Given information: Begin

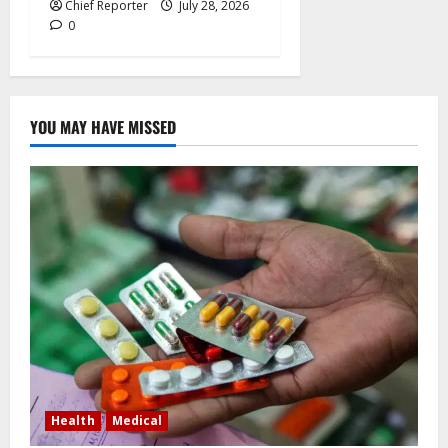
Chief Reporter
July 28, 2026
0
YOU MAY HAVE MISSED
Health
Medical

Given information: End

## Task goal
Retype the data exactly; images stay out.

## Answer section
Chief Reporter
July 28, 2026
0
YOU MAY HAVE MISSED
Health
Medical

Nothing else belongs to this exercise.